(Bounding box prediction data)

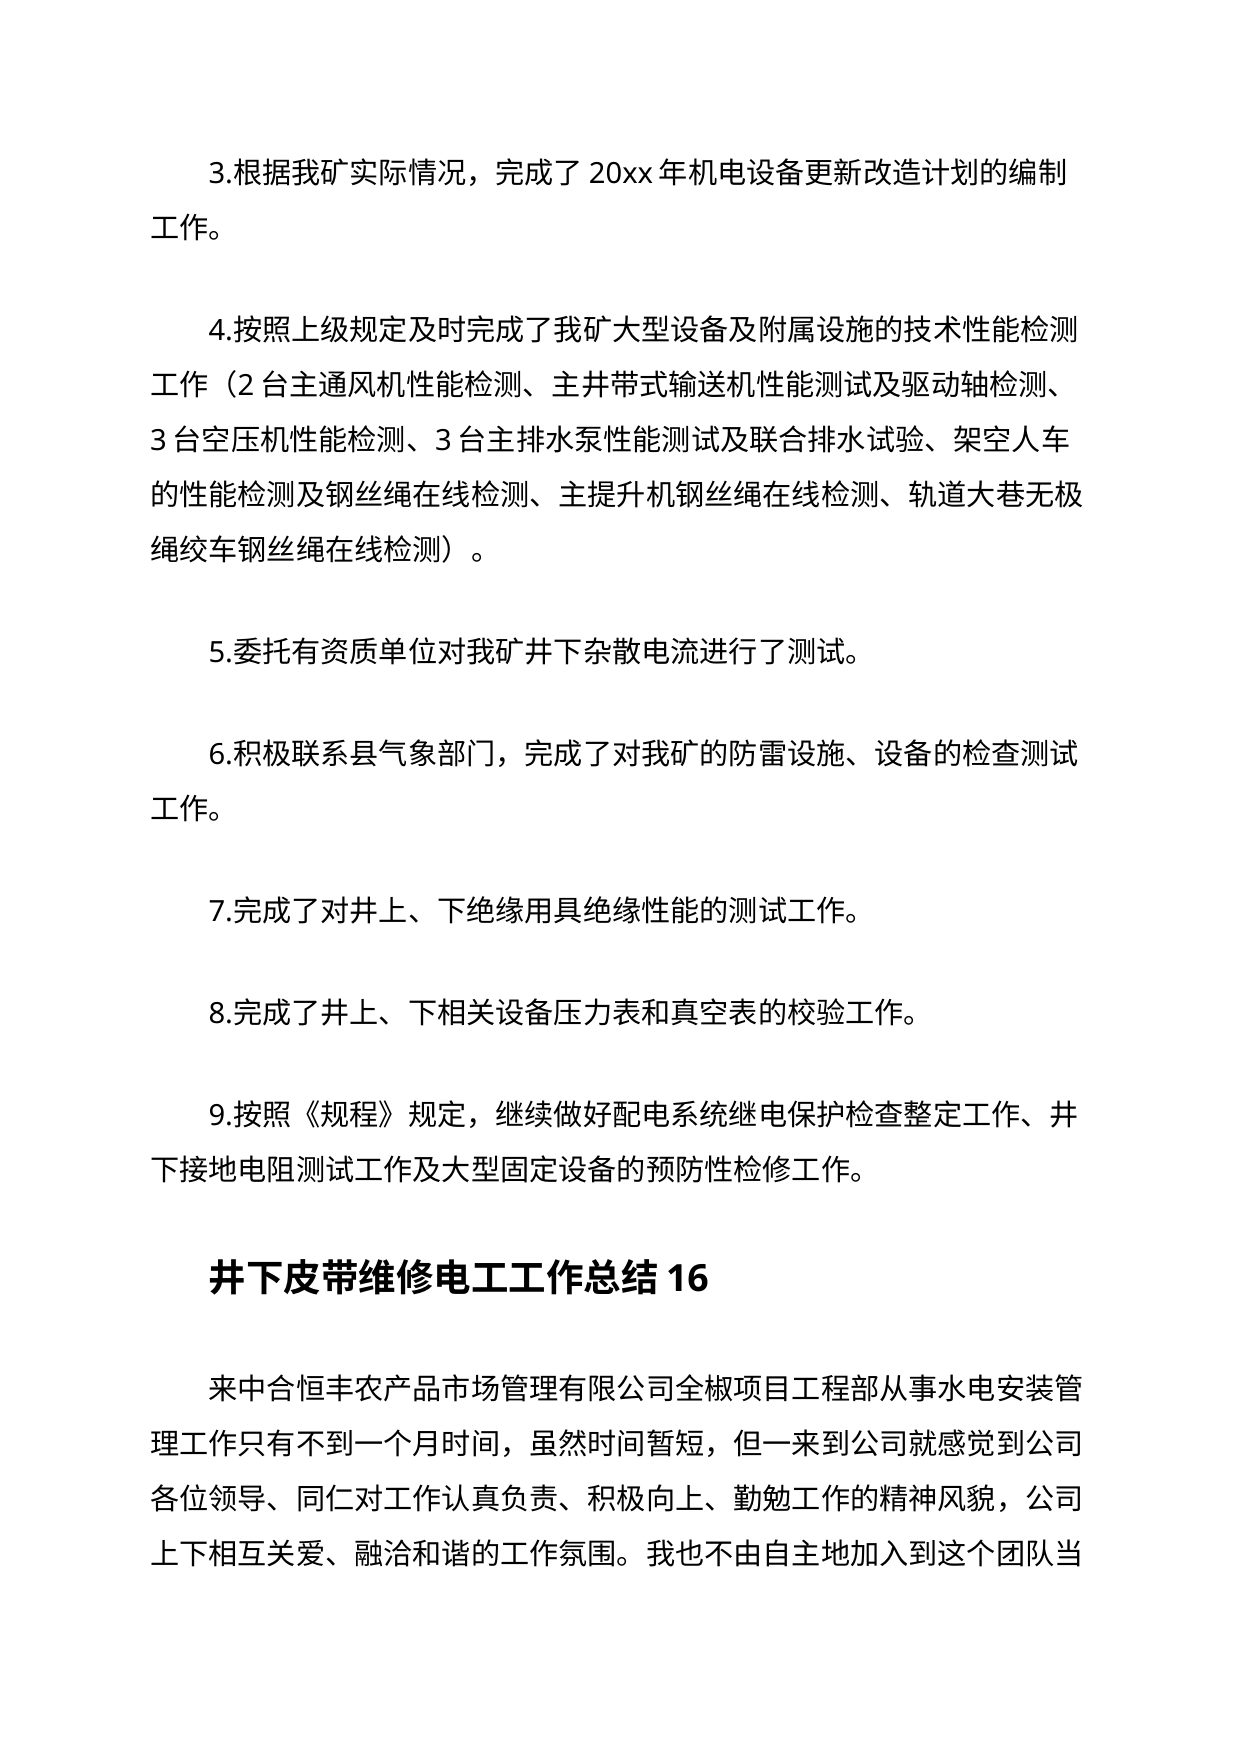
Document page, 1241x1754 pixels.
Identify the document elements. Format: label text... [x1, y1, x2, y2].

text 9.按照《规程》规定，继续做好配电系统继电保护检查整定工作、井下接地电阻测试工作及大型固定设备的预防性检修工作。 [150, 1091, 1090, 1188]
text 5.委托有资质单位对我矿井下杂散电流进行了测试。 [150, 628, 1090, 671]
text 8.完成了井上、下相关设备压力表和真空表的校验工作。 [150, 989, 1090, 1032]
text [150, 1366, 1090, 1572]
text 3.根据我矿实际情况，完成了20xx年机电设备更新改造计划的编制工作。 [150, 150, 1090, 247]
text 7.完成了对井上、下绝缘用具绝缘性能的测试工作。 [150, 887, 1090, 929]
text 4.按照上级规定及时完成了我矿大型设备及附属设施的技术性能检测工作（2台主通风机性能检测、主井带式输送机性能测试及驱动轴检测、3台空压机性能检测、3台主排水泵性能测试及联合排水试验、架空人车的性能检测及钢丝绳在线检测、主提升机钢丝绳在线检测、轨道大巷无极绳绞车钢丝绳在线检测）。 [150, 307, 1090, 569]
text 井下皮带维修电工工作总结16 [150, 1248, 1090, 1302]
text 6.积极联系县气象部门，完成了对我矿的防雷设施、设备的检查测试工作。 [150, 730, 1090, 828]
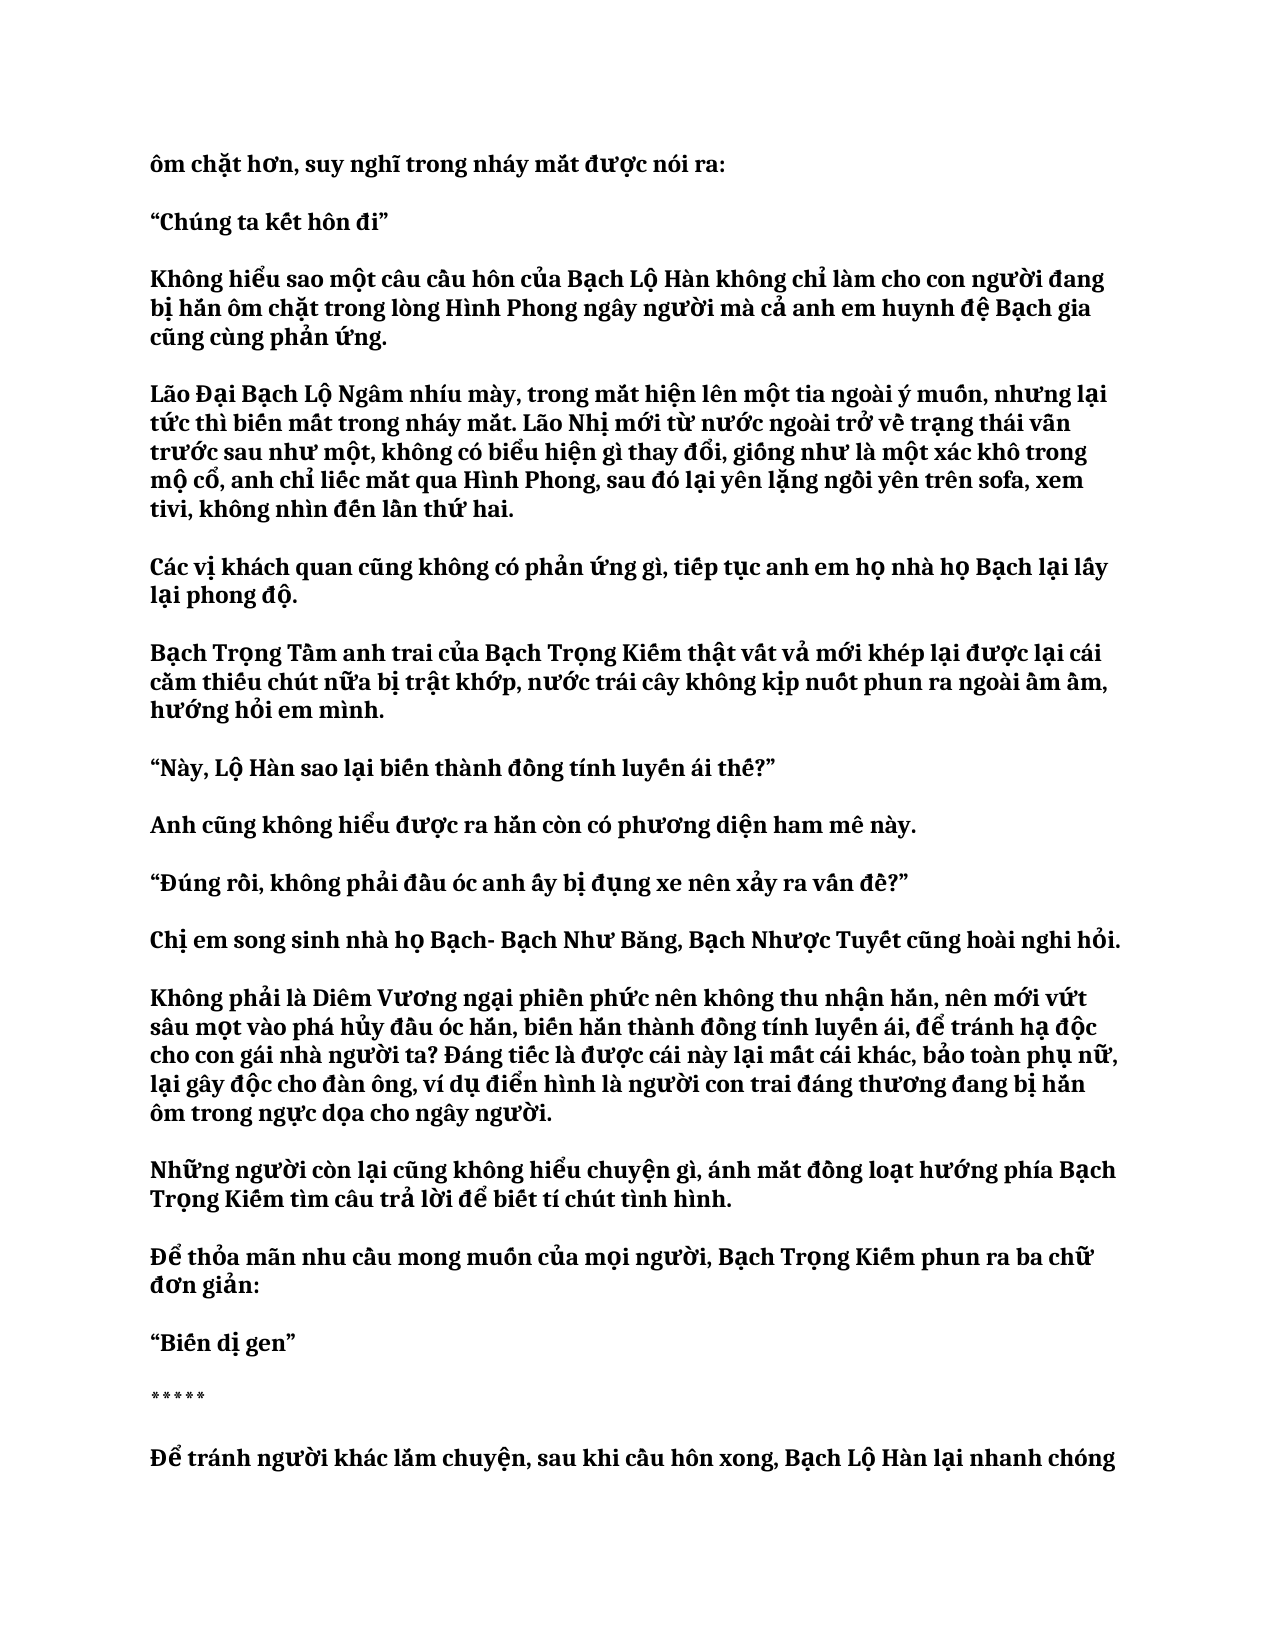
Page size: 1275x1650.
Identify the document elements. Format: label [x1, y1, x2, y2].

§ **Your task**: Above are the entries; write them out again exactly, omitting the pictures.

§ **Expected answer**:
Document page, 1241x1754 pixels.
Identify the document elements. Format: label text... [x1, y1, x2, y2].

text 9.按照《规程》规定，继续做好配电系统继电保护检查整定工作、井下接地电阻测试工作及大型固定设备的预防性检修工作。 [150, 1091, 1090, 1188]
text 5.委托有资质单位对我矿井下杂散电流进行了测试。 [150, 628, 1090, 671]
text 8.完成了井上、下相关设备压力表和真空表的校验工作。 [150, 989, 1090, 1032]
text [150, 1366, 1090, 1572]
text 3.根据我矿实际情况，完成了20xx年机电设备更新改造计划的编制工作。 [150, 150, 1090, 247]
text 7.完成了对井上、下绝缘用具绝缘性能的测试工作。 [150, 887, 1090, 929]
text 4.按照上级规定及时完成了我矿大型设备及附属设施的技术性能检测工作（2台主通风机性能检测、主井带式输送机性能测试及驱动轴检测、3台空压机性能检测、3台主排水泵性能测试及联合排水试验、架空人车的性能检测及钢丝绳在线检测、主提升机钢丝绳在线检测、轨道大巷无极绳绞车钢丝绳在线检测）。 [150, 307, 1090, 569]
text 井下皮带维修电工工作总结16 [150, 1248, 1090, 1302]
text 6.积极联系县气象部门，完成了对我矿的防雷设施、设备的检查测试工作。 [150, 730, 1090, 828]
Page size: 1275x1650.
Identify the document elements. Format: label [x1, y1, x2, y2].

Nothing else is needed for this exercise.